- [Exercise description]: Going through the listing below, work out how many lines include "down" and give that number by itself.

____ Provided information

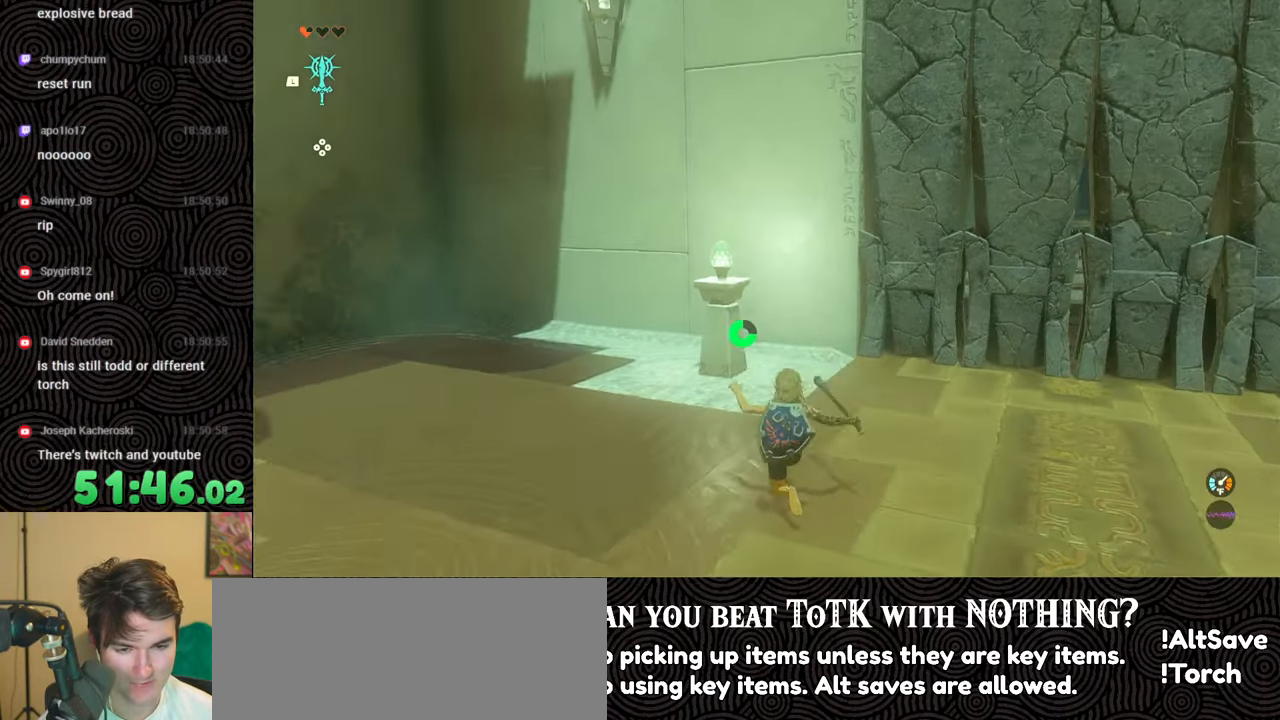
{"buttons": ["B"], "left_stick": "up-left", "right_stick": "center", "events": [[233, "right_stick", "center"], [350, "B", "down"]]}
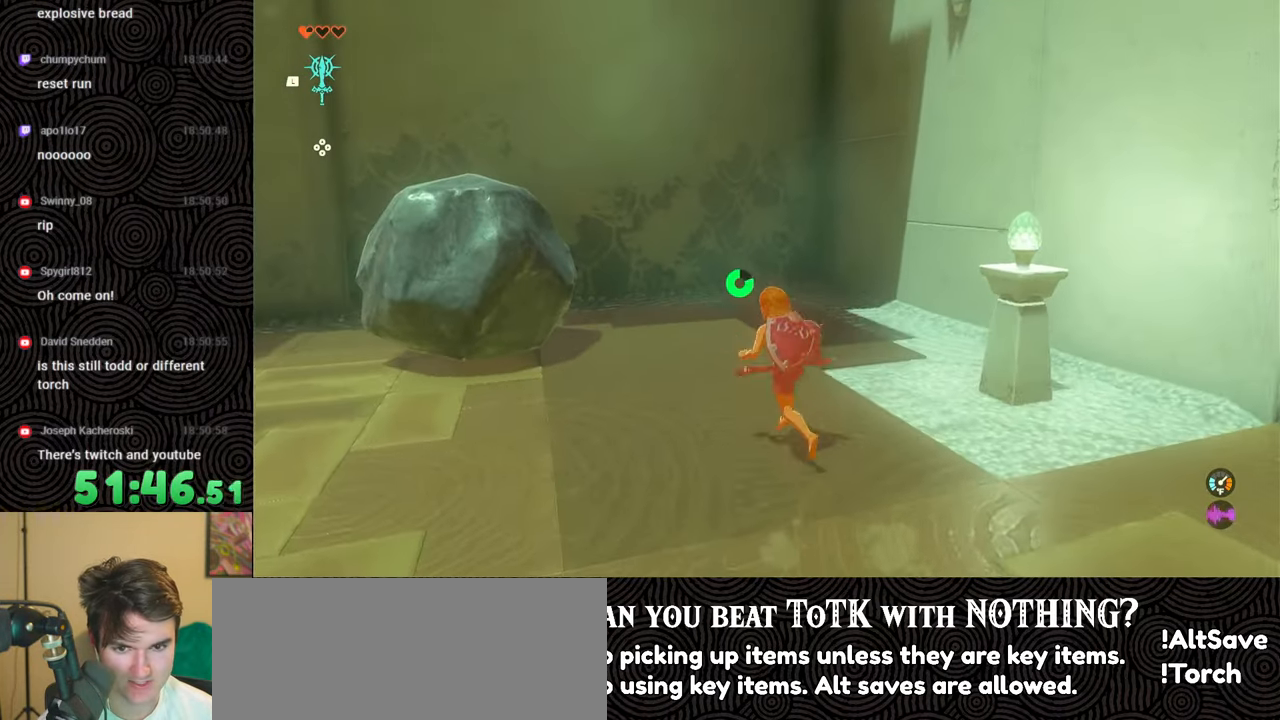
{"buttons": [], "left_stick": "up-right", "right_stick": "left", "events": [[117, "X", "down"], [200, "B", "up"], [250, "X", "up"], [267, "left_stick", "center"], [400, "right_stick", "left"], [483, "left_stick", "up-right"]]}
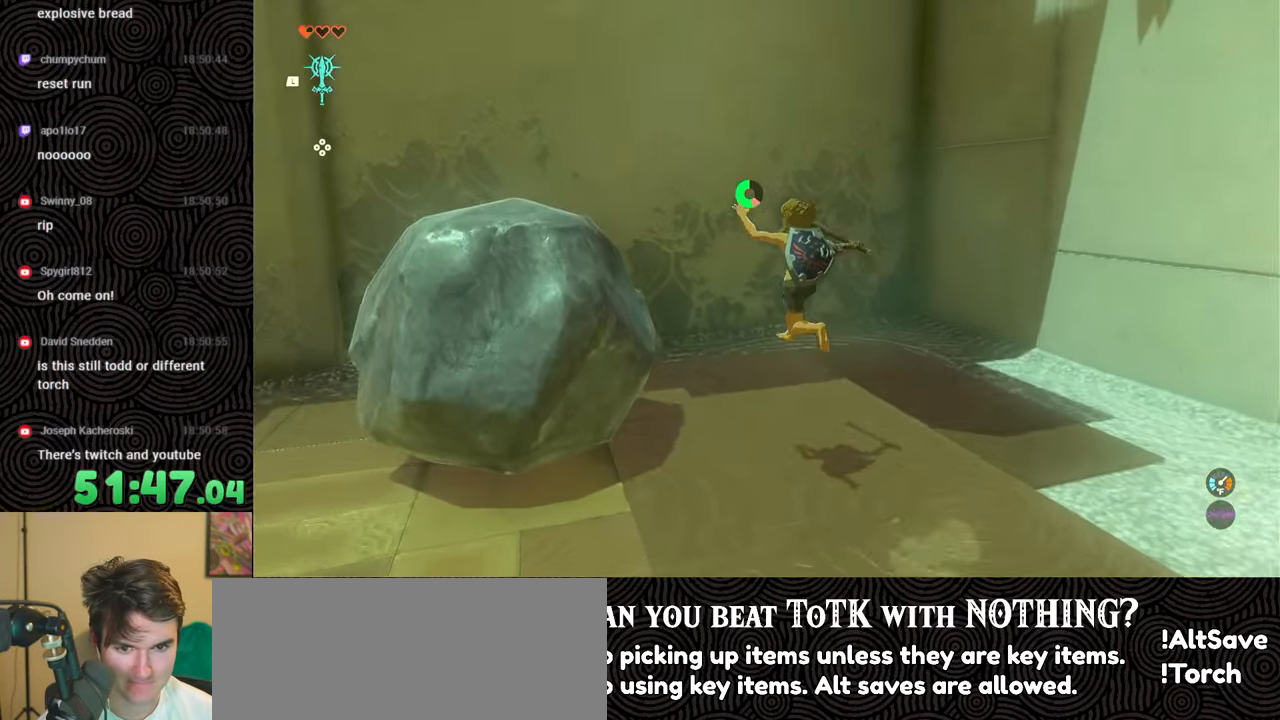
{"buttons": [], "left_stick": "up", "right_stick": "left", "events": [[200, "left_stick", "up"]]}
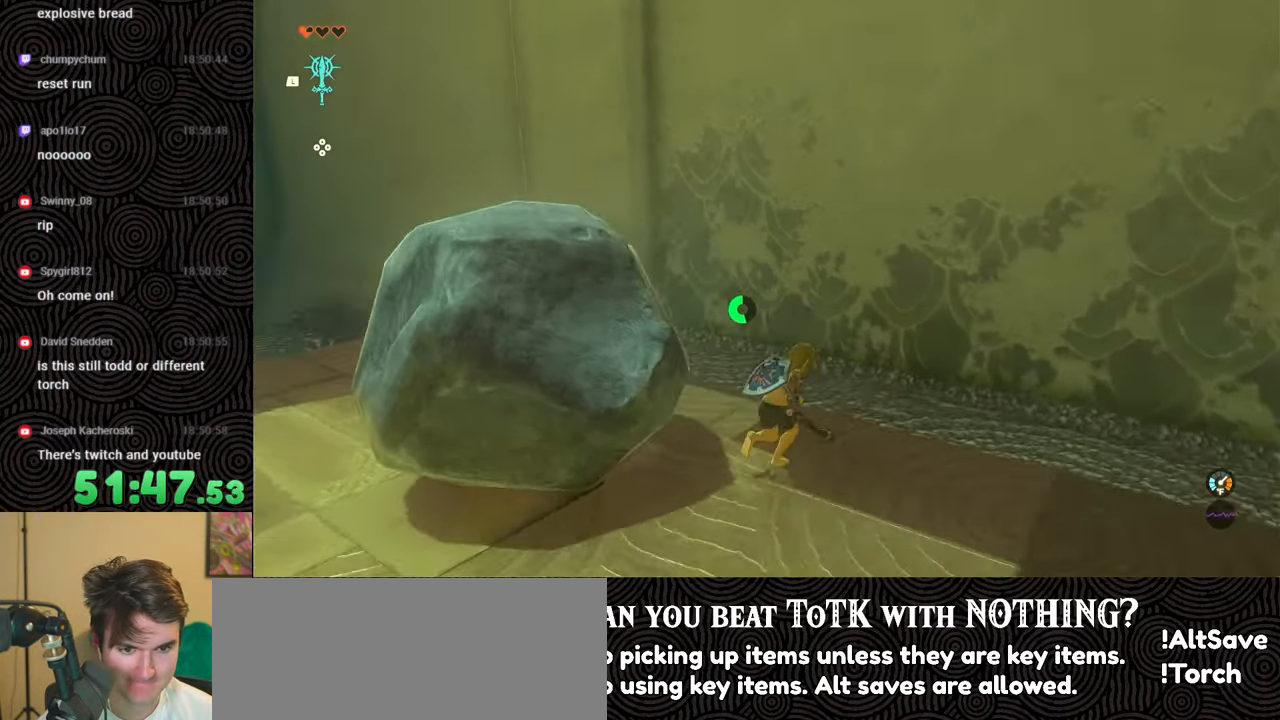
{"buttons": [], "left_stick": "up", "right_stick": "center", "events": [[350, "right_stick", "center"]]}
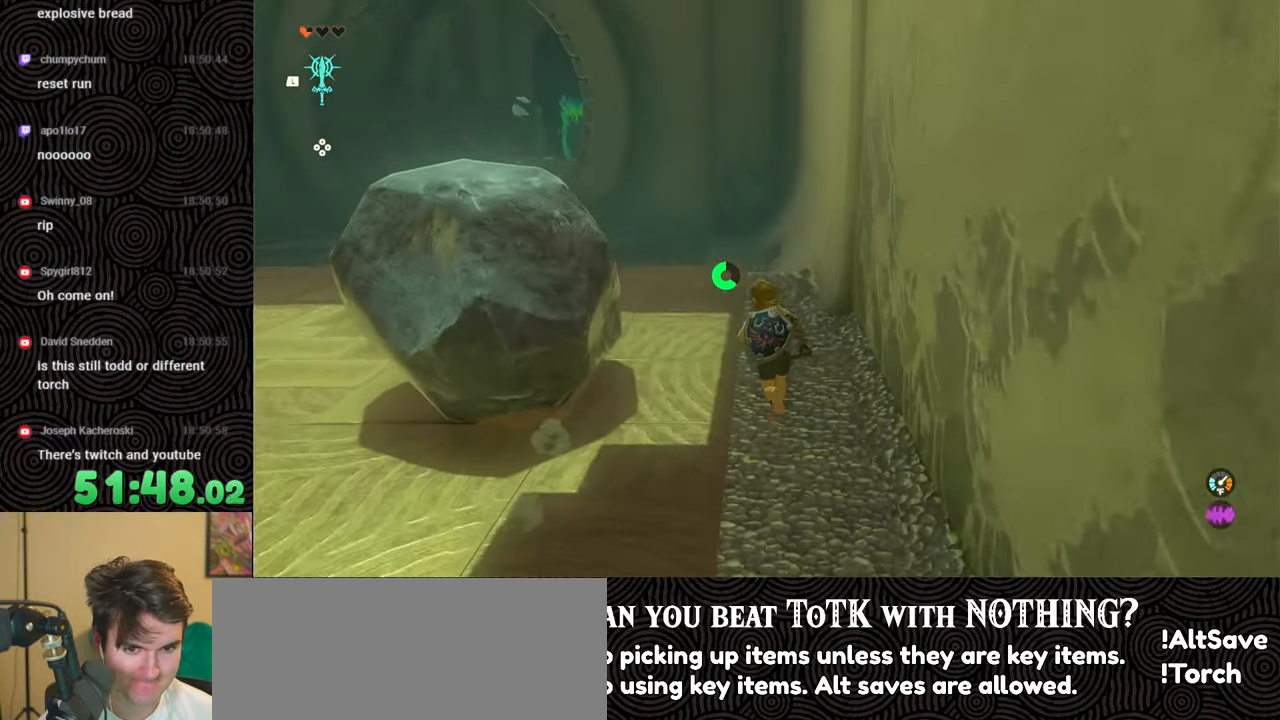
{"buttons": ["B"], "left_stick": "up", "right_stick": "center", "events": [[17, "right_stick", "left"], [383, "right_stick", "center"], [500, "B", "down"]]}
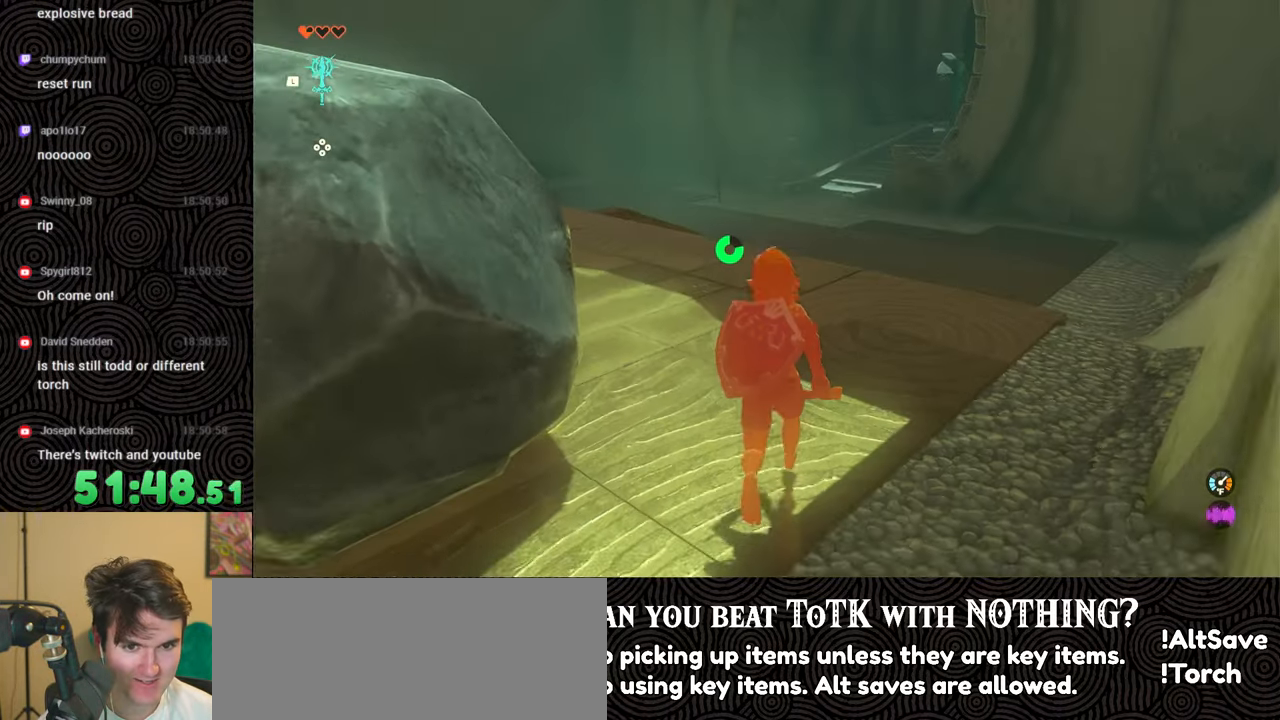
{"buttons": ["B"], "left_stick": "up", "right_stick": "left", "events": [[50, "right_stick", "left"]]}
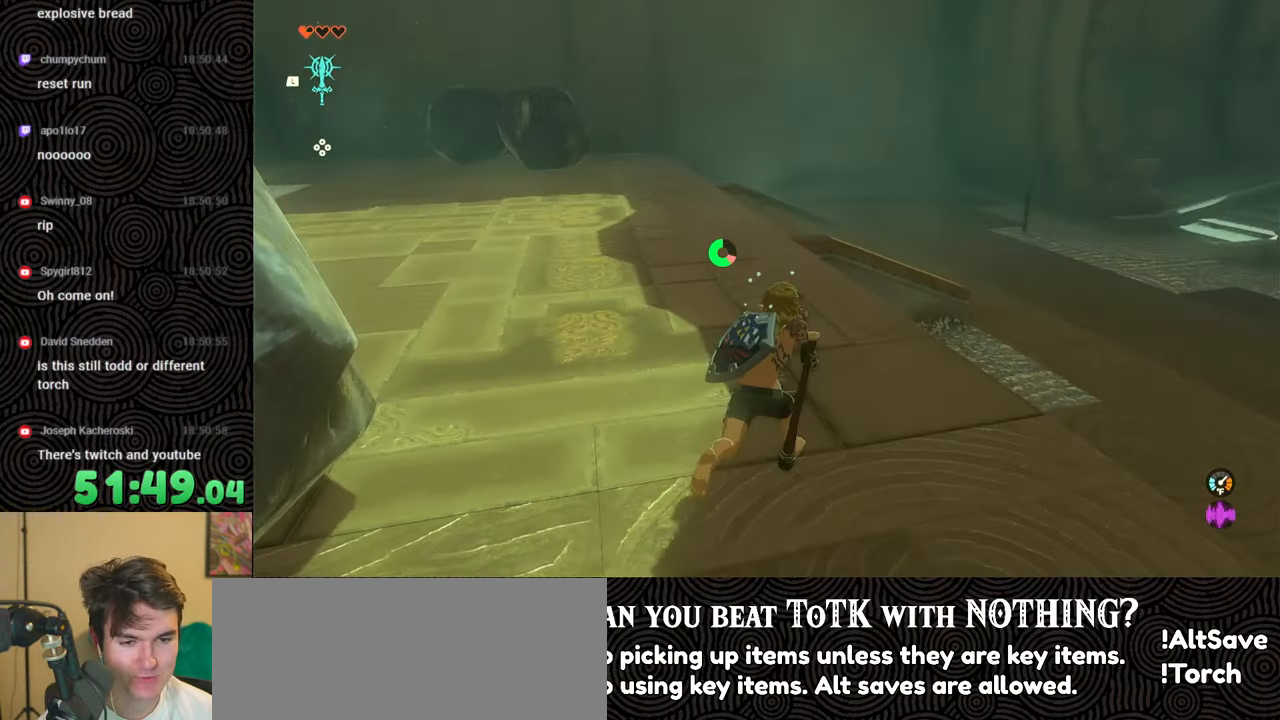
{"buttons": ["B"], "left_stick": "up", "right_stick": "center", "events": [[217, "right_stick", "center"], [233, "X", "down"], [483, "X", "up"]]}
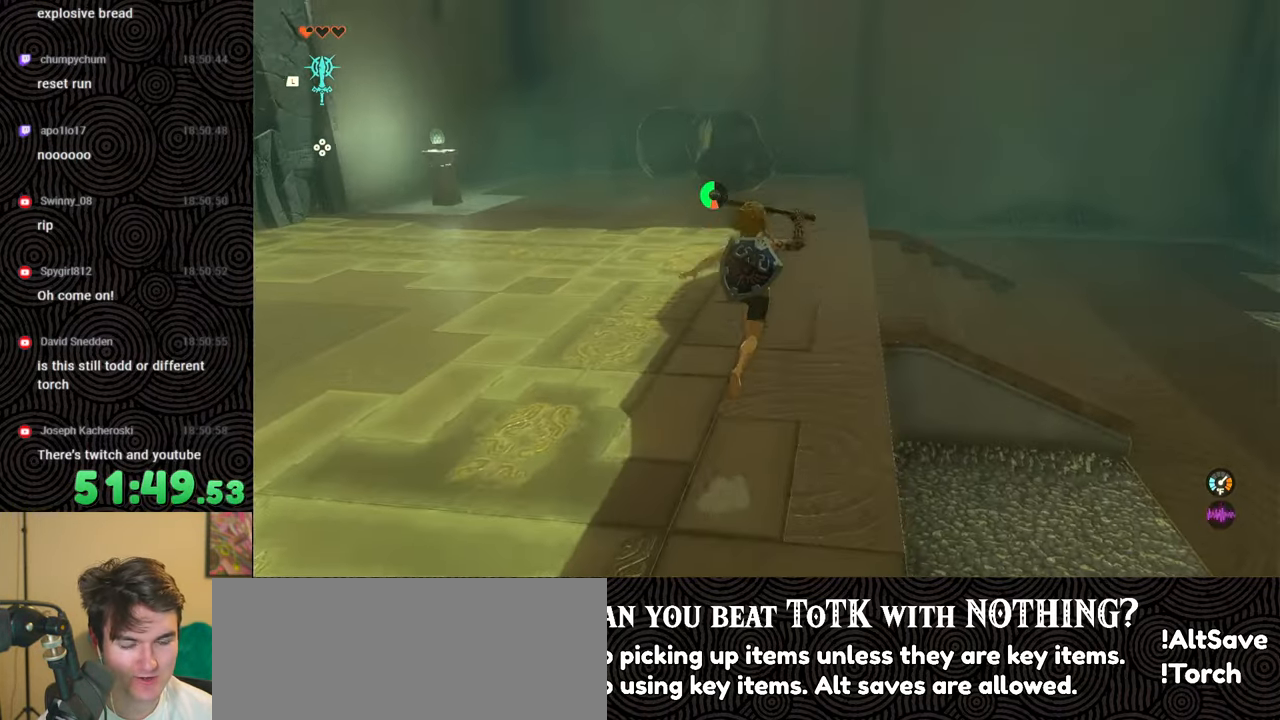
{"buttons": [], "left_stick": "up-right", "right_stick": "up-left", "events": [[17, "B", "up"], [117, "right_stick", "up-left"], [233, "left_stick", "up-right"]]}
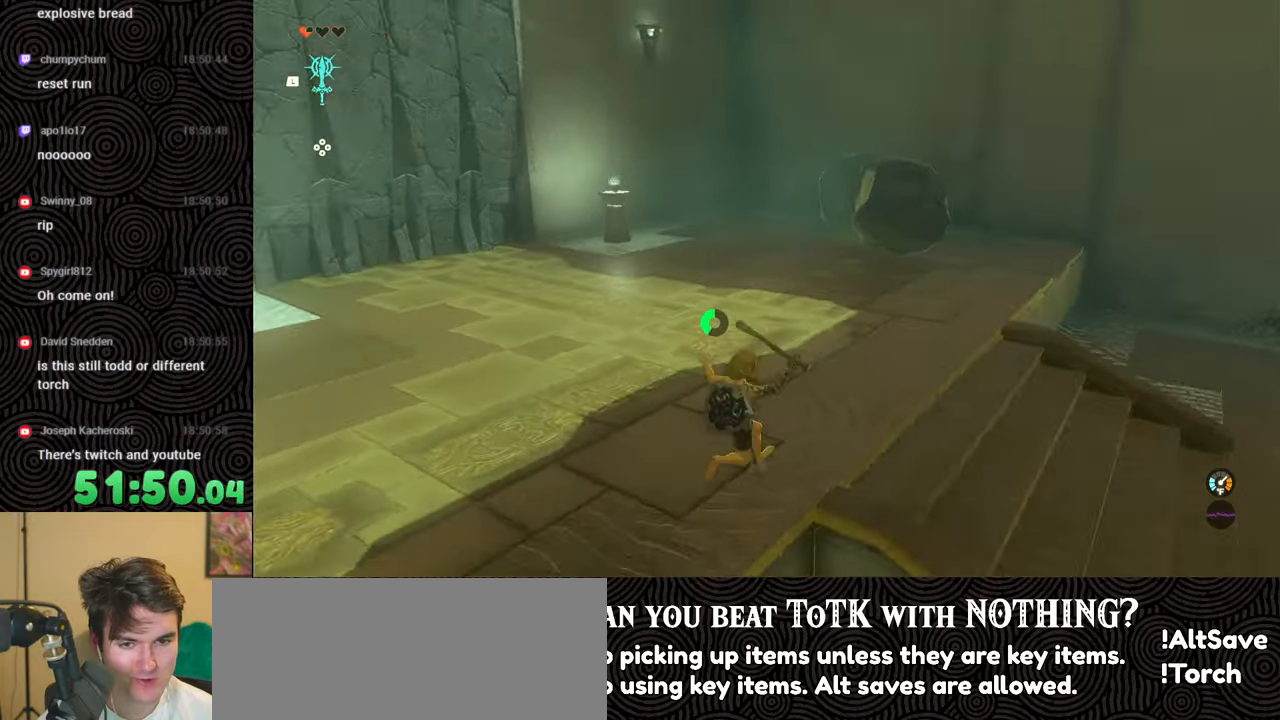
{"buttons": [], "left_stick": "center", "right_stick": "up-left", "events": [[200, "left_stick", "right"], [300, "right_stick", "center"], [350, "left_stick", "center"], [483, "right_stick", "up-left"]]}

________

- [Expected answer]: 4